## Directions
How many of the lines below contain "iPhone"? Answer with that number alone.

----------------

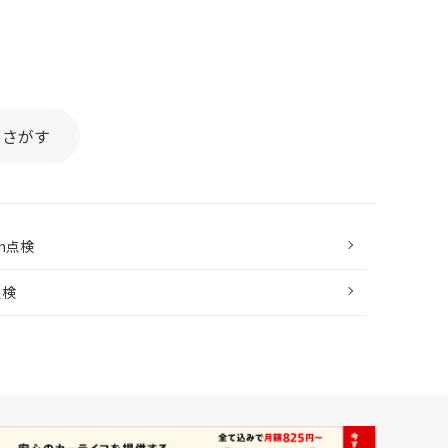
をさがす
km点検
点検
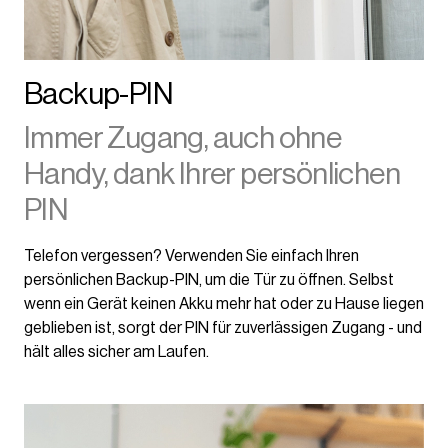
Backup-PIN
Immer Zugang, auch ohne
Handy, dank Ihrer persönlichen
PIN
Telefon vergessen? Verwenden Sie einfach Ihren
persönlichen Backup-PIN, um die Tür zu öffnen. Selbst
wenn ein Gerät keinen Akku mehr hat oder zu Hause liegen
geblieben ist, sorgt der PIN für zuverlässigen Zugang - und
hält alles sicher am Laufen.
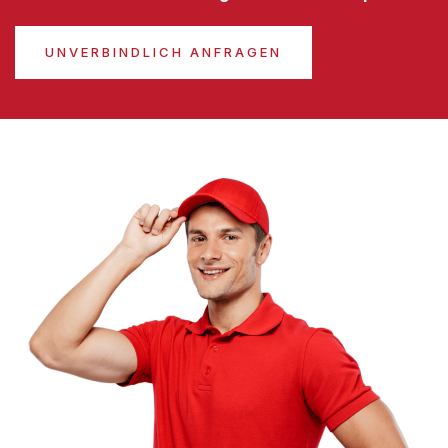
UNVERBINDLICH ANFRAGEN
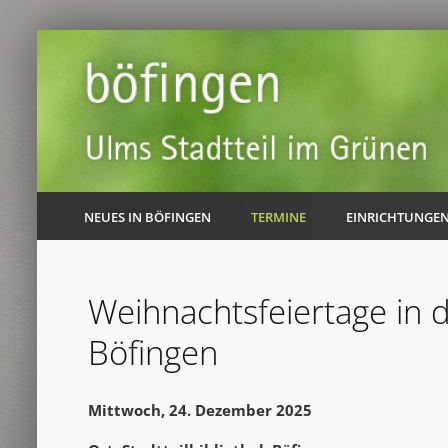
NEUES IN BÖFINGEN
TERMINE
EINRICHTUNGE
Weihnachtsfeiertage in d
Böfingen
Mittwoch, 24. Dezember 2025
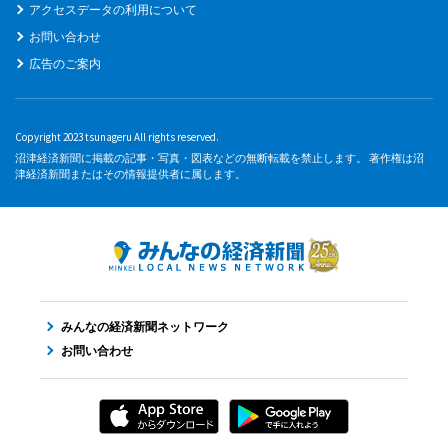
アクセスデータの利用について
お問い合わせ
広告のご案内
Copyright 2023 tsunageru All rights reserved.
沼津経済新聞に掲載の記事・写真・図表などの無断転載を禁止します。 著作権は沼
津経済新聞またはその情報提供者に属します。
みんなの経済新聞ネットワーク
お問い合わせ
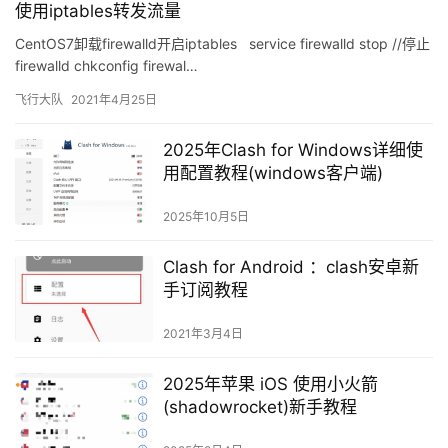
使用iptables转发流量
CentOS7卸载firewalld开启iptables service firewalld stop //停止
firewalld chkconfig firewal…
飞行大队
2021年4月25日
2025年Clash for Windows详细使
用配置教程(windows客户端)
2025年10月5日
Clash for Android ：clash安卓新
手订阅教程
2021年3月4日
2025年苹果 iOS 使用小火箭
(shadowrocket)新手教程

----------------

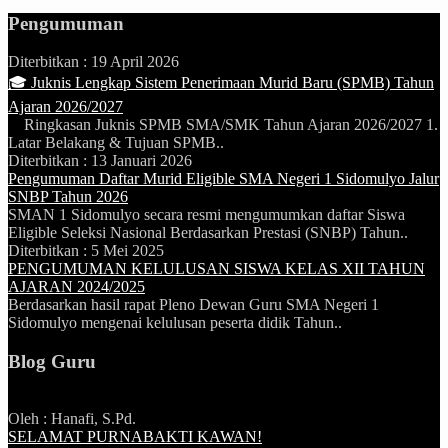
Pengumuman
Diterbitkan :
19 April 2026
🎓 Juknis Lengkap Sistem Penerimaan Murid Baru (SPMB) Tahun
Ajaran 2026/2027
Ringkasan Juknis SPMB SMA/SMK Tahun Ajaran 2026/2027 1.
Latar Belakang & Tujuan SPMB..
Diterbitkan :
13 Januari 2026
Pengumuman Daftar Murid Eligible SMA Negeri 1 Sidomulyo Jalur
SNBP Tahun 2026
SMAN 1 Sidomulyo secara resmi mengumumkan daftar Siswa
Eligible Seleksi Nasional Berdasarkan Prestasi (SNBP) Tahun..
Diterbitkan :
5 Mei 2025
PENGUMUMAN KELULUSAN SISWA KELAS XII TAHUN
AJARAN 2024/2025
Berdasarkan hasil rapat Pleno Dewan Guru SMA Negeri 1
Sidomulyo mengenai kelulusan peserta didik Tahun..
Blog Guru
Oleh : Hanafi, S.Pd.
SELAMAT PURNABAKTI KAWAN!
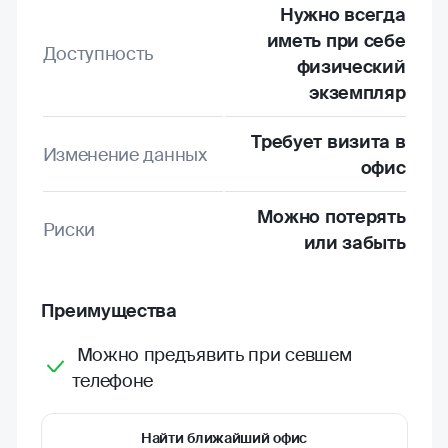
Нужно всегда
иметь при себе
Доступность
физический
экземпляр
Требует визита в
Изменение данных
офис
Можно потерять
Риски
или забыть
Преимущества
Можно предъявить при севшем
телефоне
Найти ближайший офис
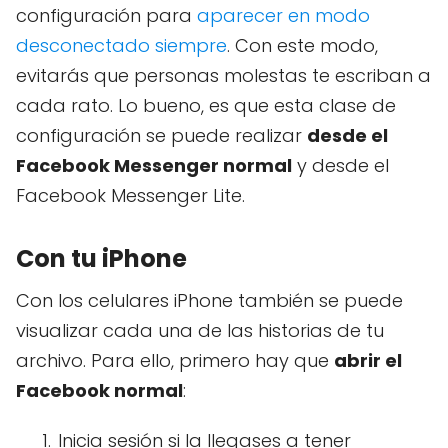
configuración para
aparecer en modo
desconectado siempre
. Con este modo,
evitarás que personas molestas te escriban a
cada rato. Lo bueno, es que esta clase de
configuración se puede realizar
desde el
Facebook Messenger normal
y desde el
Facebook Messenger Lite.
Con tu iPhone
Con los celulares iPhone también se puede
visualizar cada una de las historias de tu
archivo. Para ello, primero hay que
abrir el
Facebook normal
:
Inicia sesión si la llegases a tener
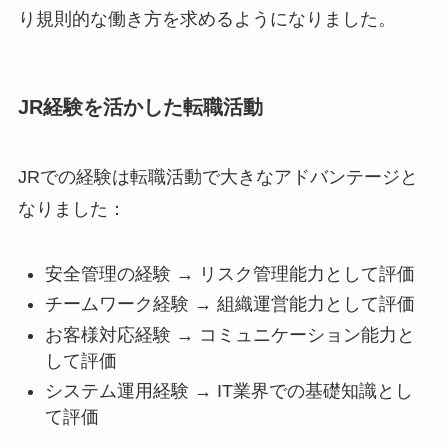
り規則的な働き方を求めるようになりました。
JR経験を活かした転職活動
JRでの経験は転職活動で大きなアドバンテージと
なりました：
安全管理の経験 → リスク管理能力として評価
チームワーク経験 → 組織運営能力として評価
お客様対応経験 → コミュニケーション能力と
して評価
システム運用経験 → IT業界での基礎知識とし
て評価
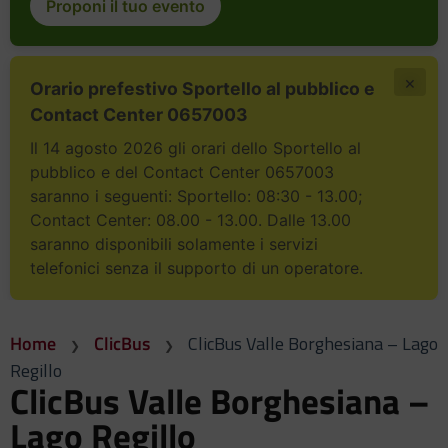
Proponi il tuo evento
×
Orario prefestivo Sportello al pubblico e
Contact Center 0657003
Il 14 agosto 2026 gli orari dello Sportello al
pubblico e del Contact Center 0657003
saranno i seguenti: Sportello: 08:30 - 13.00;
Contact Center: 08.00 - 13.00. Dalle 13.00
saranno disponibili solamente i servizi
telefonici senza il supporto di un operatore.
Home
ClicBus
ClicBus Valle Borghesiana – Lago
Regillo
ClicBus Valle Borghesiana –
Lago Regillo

----------------

## Answer section
2